* BEGIN Source document *

# what are good names for turtles?



## Dom$ (Sep 9, 2007)

what are good names for turtles?


----------



## GSXR_Boy (Sep 9, 2007)

Shelly


----------



## GSXR_Boy (Sep 9, 2007)

Actually i'll change that one to nothing, as no matter what you call them they aren't going to come!!


----------



## jay76 (Sep 9, 2007)

GSXR_Boy said:


> Shelly



LOL that was the first name to come to my head


----------



## cris (Sep 9, 2007)

monty


----------



## grimbeny (Sep 9, 2007)

I have 2 saw shells, one is much darker than the other. So they are named Day and Night


----------



## bump73 (Sep 9, 2007)

i have 2 murray short necks and named them Tur and Tel:lol:

Can't go past Yertle though


----------



## Vixen (Sep 9, 2007)

Crush lol


----------



## $NaKe PiMp (Sep 9, 2007)

craig the turtle


----------



## cris (Sep 9, 2007)

GSXR_Boy said:


> Actually i'll change that one to nothing, as no matter what you call them they aren't going to come!!


That is actually something that could be debatable, turtles are very smart(well for reptiles) and definately can recognise their owners and can hear, recognising indvidual names would probably be a bit of a stretch but they would probably learn to associate you speaking with getting food or something(maybe).


----------



## reptilegirl_jordan (Sep 9, 2007)

sid,squid,jo jo,jordan,dj,turt,


----------



## grimbeny (Sep 9, 2007)

Agreed cris, if u have them in a tank it is likely they will come whenever they see you. I wouldnt be amazed if a seriously dedicated person got them to come to their name.


----------



## nuthn2do (Sep 9, 2007)

There's always Leonardo, Michelangelo, Donatello and Raphael


----------



## $NaKe PiMp (Sep 9, 2007)

what about nigel the turtle


----------



## GSXR_Boy (Sep 10, 2007)

cris said:


> That is actually something that could be debatable, turtles are very smart(well for reptiles) and definately can recognise their owners and can hear, recognising indvidual names would probably be a bit of a stretch but they would probably learn to associate you speaking with getting food or something(maybe).

* END Source document *
* BEGIN Source data *

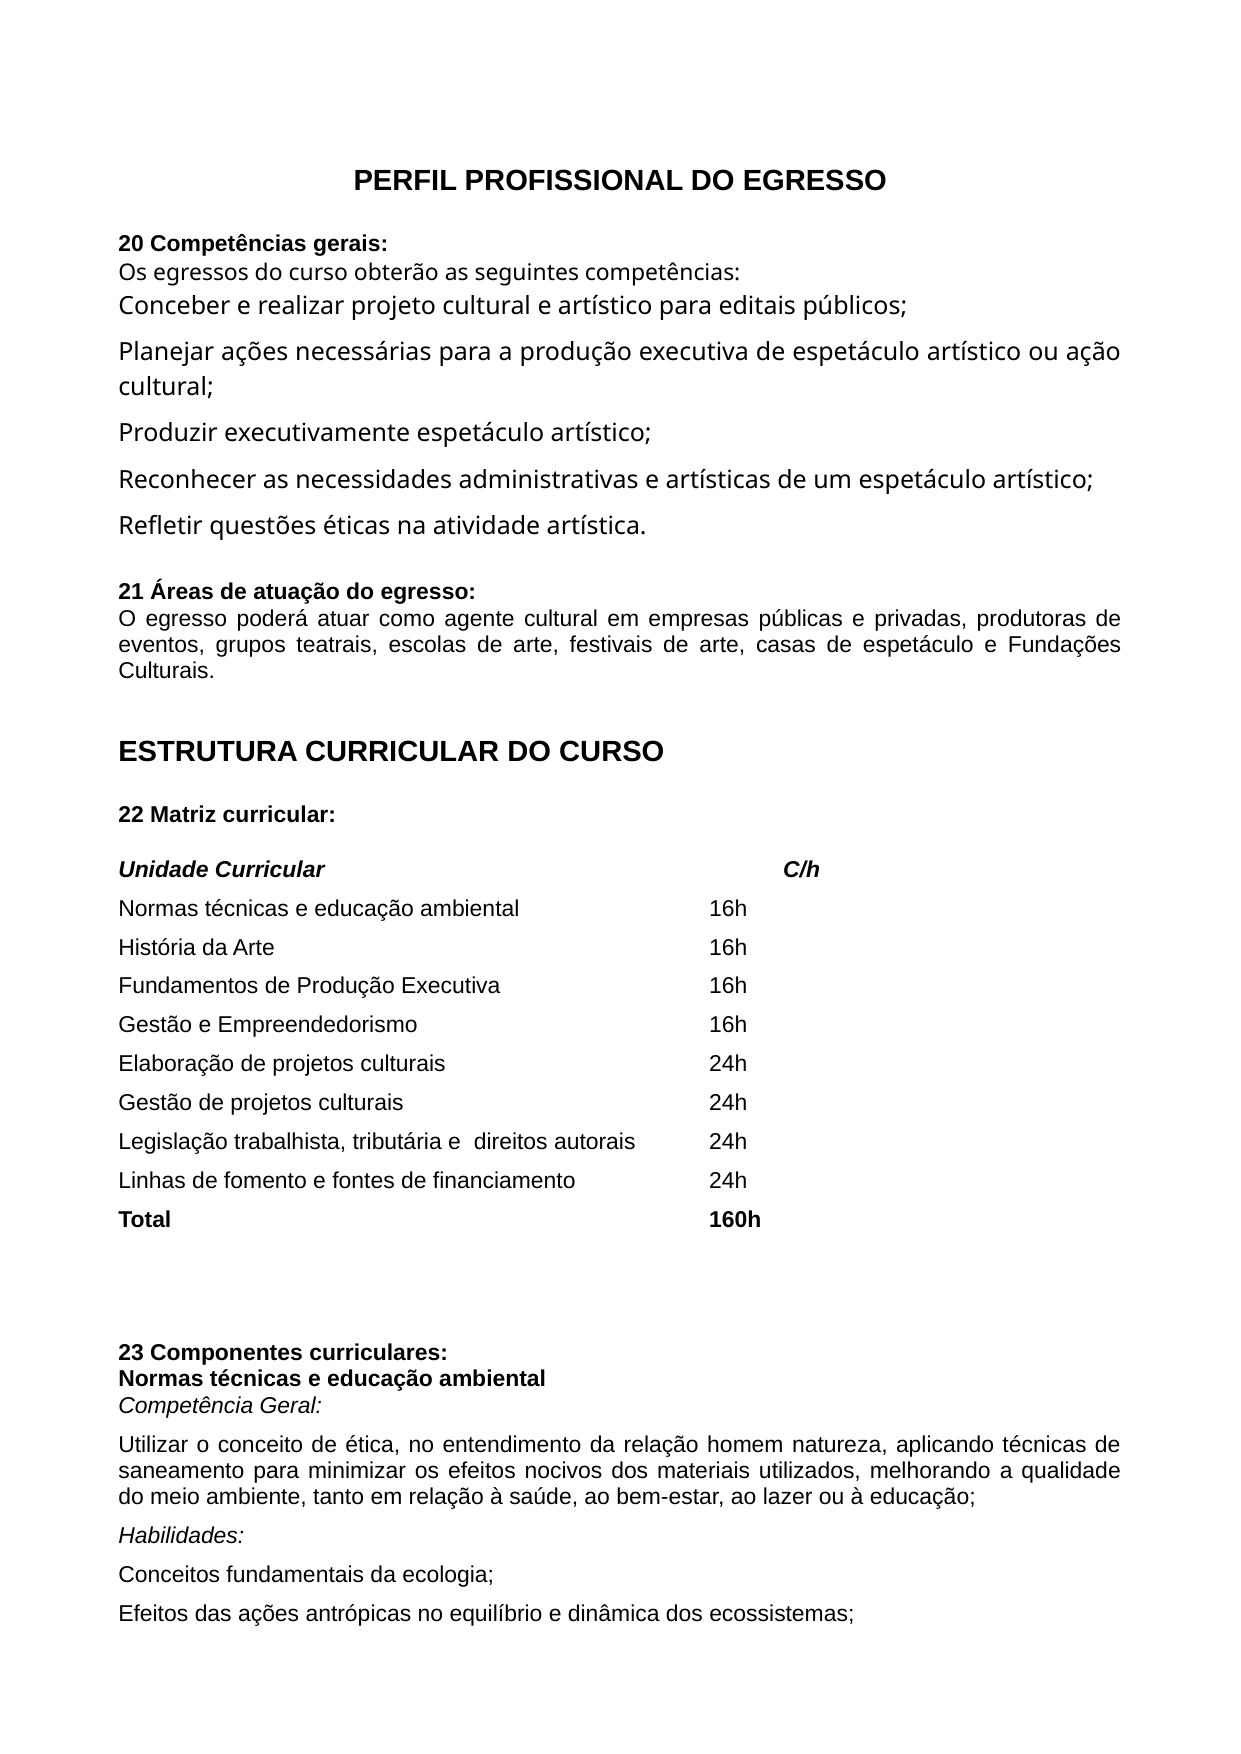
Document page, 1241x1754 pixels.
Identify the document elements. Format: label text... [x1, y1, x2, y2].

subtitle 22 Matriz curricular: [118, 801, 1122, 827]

* END Source data *

Instructions =
- a) In the turtle-name forum thread, what names did grimbeny give the two saw shells?
- b) Continue the turtle-name forum thread from its final post.

Outputs =
- a) Day and Night

- b)
Probably is just a food thing mate, otherwise the same thing could be said about my fiancee's goldfish


----------



## mossie (Sep 10, 2007)

Truman


----------



## Sdaji (Sep 10, 2007)

cris said:


> That is actually something that could be debatable, turtles are very smart(well for reptiles) and definately can recognise their owners and can hear, recognising indvidual names would probably be a bit of a stretch but they would probably learn to associate you speaking with getting food or something(maybe).



I wouldn't be all that surprised actually. Recently at Ron Tremper's place in Texas there was a turtle which took a particular liking to me. It ignored everyone else and followed me around, if I stood still or sat down it would stop at my feet, look straight up at my face and repeatedly make 'peeping' noises, sort of birdlike. Presumably it was just wanting food and didn't actually want to be my best friend, but it was acting just like a little puppy dog following someone around and begging. I felt really bad not having any food for it!  I don't know why it liked me so much, perhaps it was something about the way I looked that it really liked, or maybe it just follows the tallest person it can see. Ron is pretty tall, perhaps he usually feeds it, but he wasn't there when we were in the turtle's area so perhaps the turtle thought I was Ron. I look nothing like Ron though, and one of the other guys was almost as tall as me, so presumably there was something about me the turtle found particularly appealing. In Australia I've seen captive turtles which will go wild trying to get to the nearest person (just because they're used to people feeding them). Especially considering the fact that they use audible communication, I wouldn't be surprised at all if you could train a turtle to come when you call it (although quite likely it would interpret its name as you saying "Food! Come here if you want to eat!").

Commonly used turtle names: Winston, Leonardo, Donatello, Raphael, Michaelangelo/other TMNT tribute names, Shelly/Shell, Ellie (for Elseyas), Emma (Emyduras), Chelsea (Chelodinas), Snail, anything beginning with "T". If I had one I'd probably call it Fred or Joshua or something.


----------



## GSXR_Boy (Sep 10, 2007)

What's that turtles name in The Never Ending story?
Or the one in the Rocky movie? (chopper was it?)


----------



## DiamondAsh (Sep 10, 2007)

GSXR_Boy said:


> Or the one in the Rocky movie? (chopper was it?)




*Rocky's turtles were Cuff and Link ... *


----------



## Niomi (Sep 10, 2007)

What about those turtles on Finding Nemo..What were their names?


----------



## mossie (Sep 10, 2007)

the name of the turtlein neverending stoory is morla the great one...


----------



## GSXR_Boy (Sep 10, 2007)

DiamondAsh said:


> *Rocky's turtles were Cuff and Link ... *


 


mossie said:


> the name of the turtlein neverending stoory is morla the great one...


 
Yes, there the names i was after 

Supised no one has said Slider


----------



## serenaphoenix (Sep 10, 2007)

No doubt someone's already said this, but if you're from my generation THE single most obvious and only option for a turtle is Michelangelo, Donatello, Leonardo and Raphael (If you don't have four just go with Mikey - because he was awesome - or Donny - who was my favourite)


----------



## trader (Sep 10, 2007)

Dom$ said:


> what are good names for turtles?


 

How about.....Myrtle?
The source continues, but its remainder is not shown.